Data Engineer

Engineering Pune, Maharashtra


Company Description:

Infostretch is a digital-native professional services firm. By combining our in-depth experience with niche digital technologies, ready-made tools, frameworks, technologies, and partnerships, we help enterprises get digital right, the first time. Backed by leading private equity firms Goldman Sachs and Everstone Group, the company is trusted by leading Fortune 100 companies as well as emerging innovators to deliver solutions that work seamlessly across channels, leverage predictive analytics to optimize the software lifecycle, and support continuous innovation.

The Company has been Certified as Great Place to Work for consecutive years, thanks to its employee friendly culture and this has enabled consistent double digit growth.

Technical Skills:

  • Strong programming skills.

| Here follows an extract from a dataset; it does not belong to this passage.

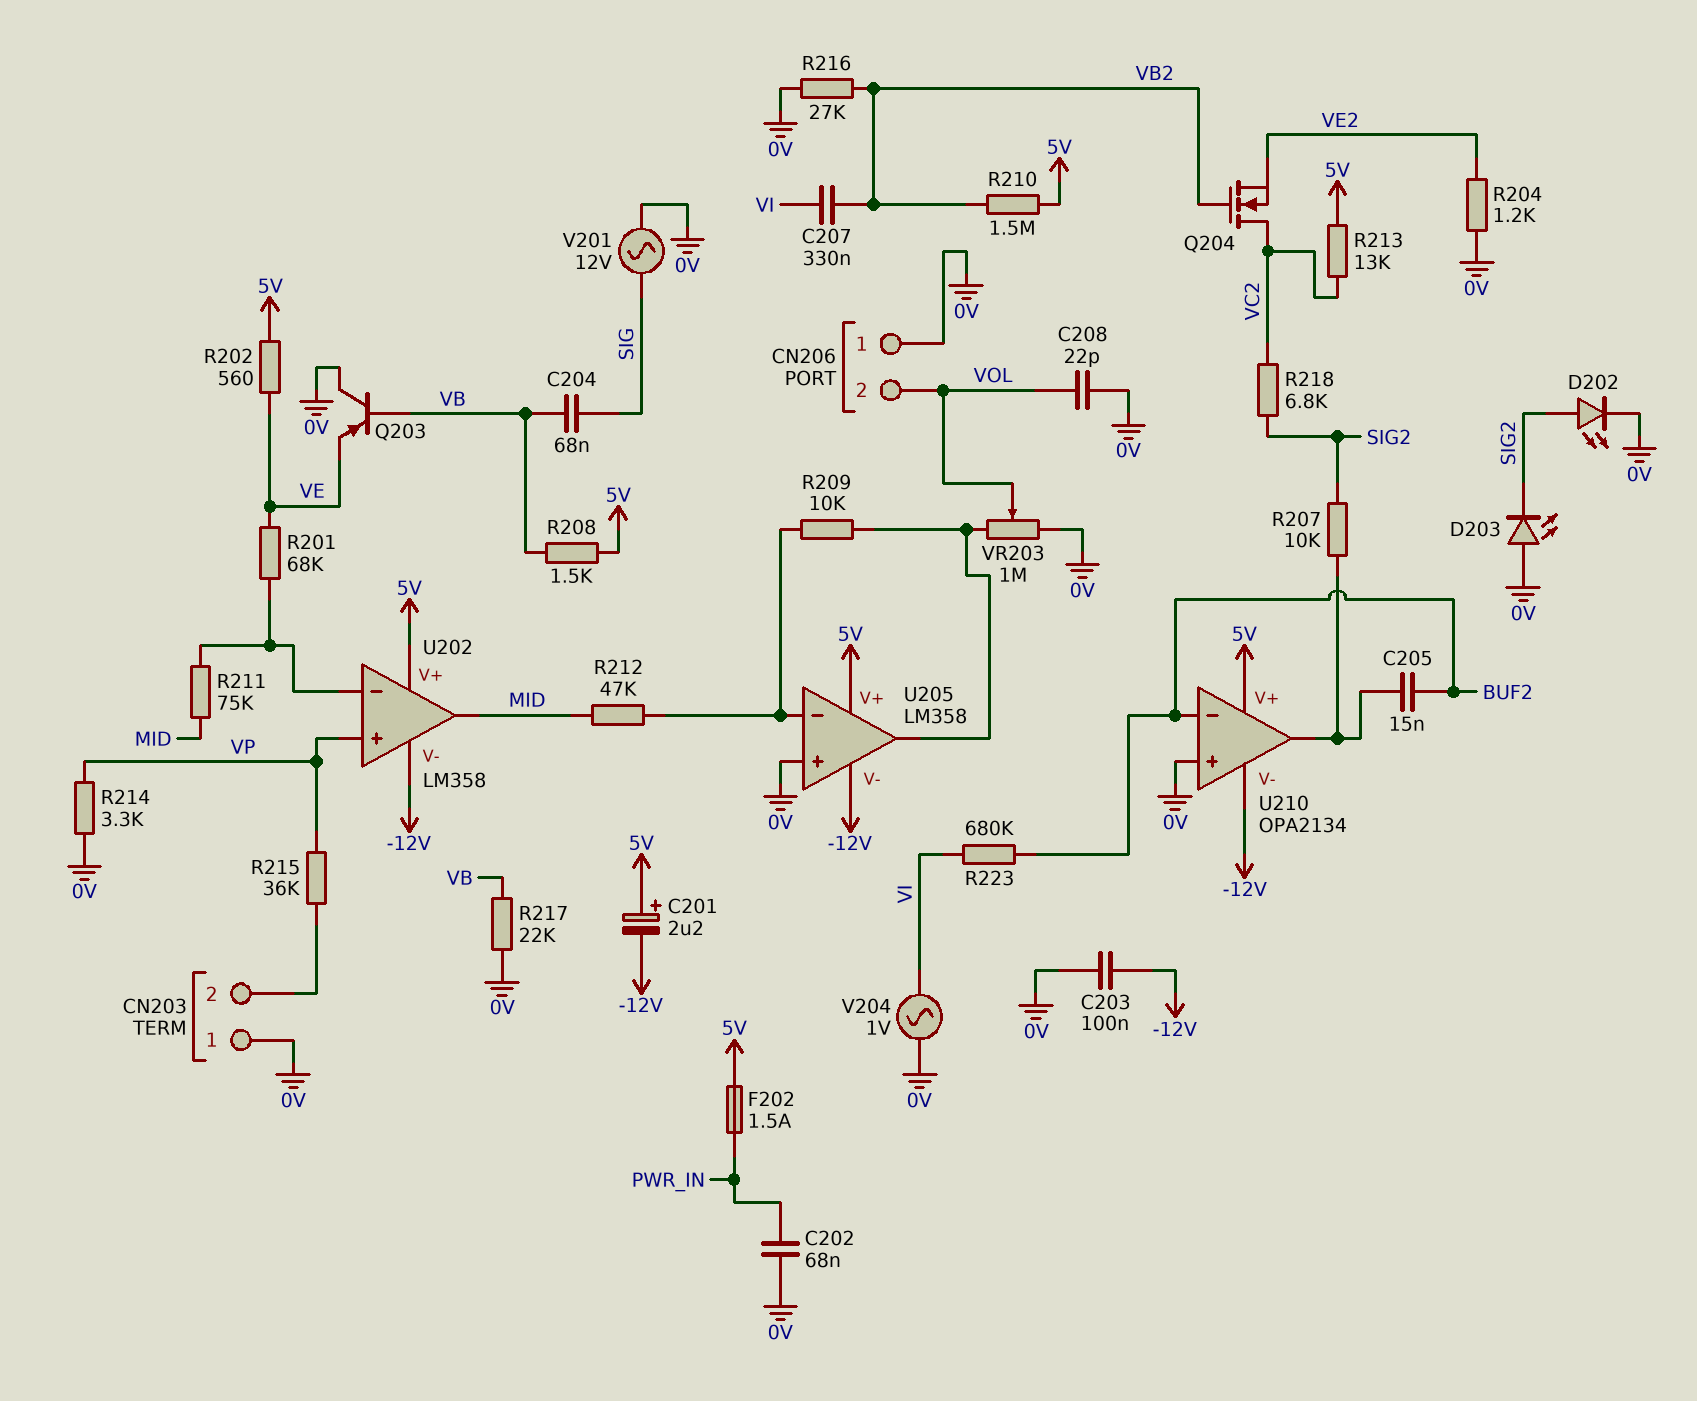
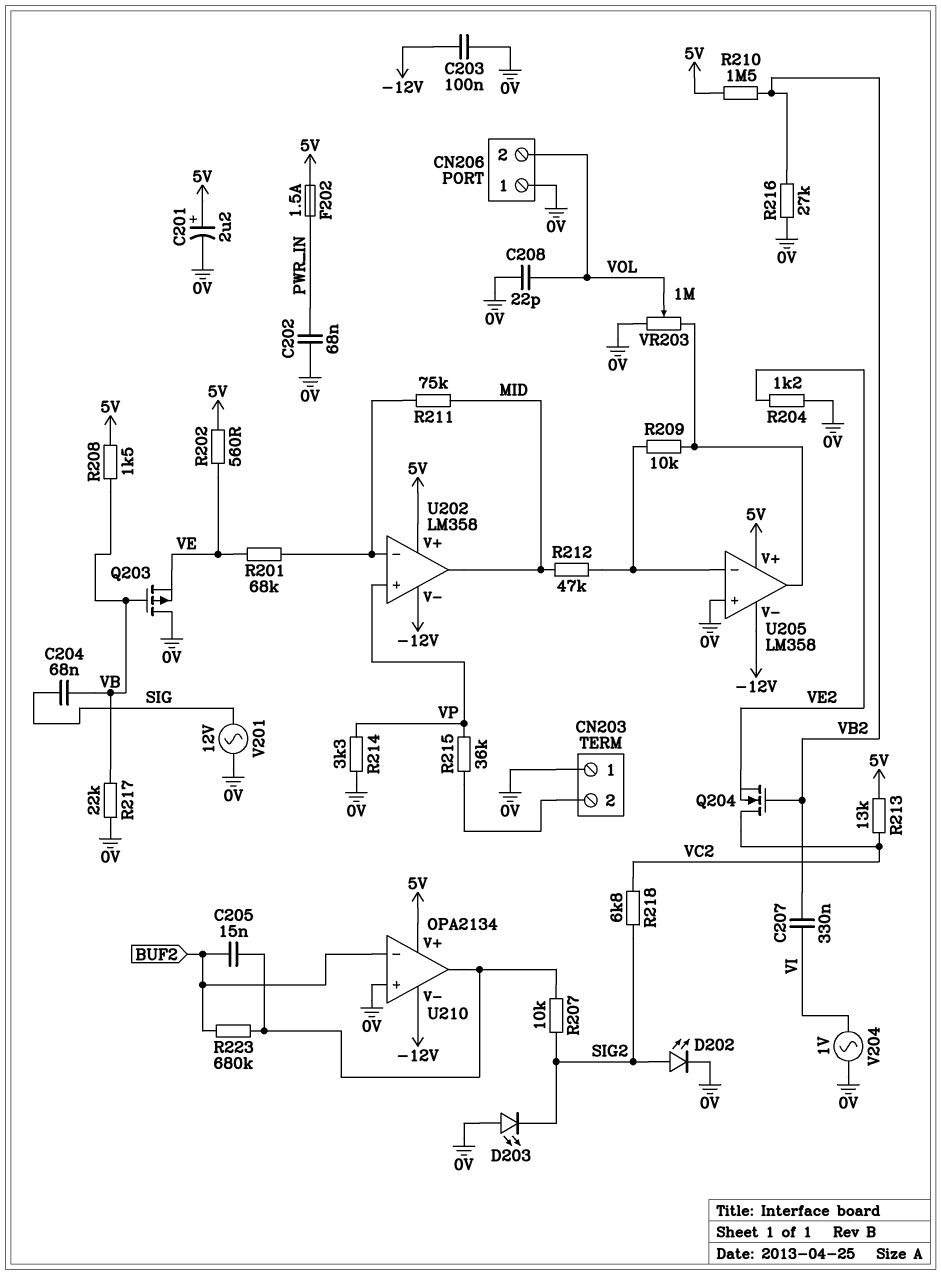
C201: 2.2uF (plus 5V, minus -12V) -> 2.2uF (plus 5V, minus 0V)
Q203: PNP (B VB, C 0V, E VE) -> PMOS (G VB, D 0V, S VE)
R223: 680k (BUF2, VI) -> 680k (BUF2, U210/out)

Must be proficient in one of the following languages: Python / Scala / Java
  • Must have working knowledge of Pyspark, Panda Data Frames, SparkSQL etc.
  • Working knowledge of messaging and data pipeline tools like Apache Kafka, Amazon Kinesis
  • Must have experience developing APIs using frameworks like Flask/Django etc.
  • Experience with stream-processing systems: Apache Spark-Streaming, Apache Storm etc.
  • Experience working in open table / in-memory table formats for huge analytics dataset: Iceberg, Parquet, Arrow, AVRO etc.
  • Experience writing and understanding complex SQL queries
  • Experience with AWS cloud services, data pipeline and governance tools like AWS Glue.
  • Experience working with NoSQL databases like, Apache Solr, DynamoDB, MongoDB.
  • Experience working with data warehouse tools like AWS Redshift, Snowflake.
  • Must have worked with structured, semi-structured and unstructured large data sets from real time/batch streaming data feeds.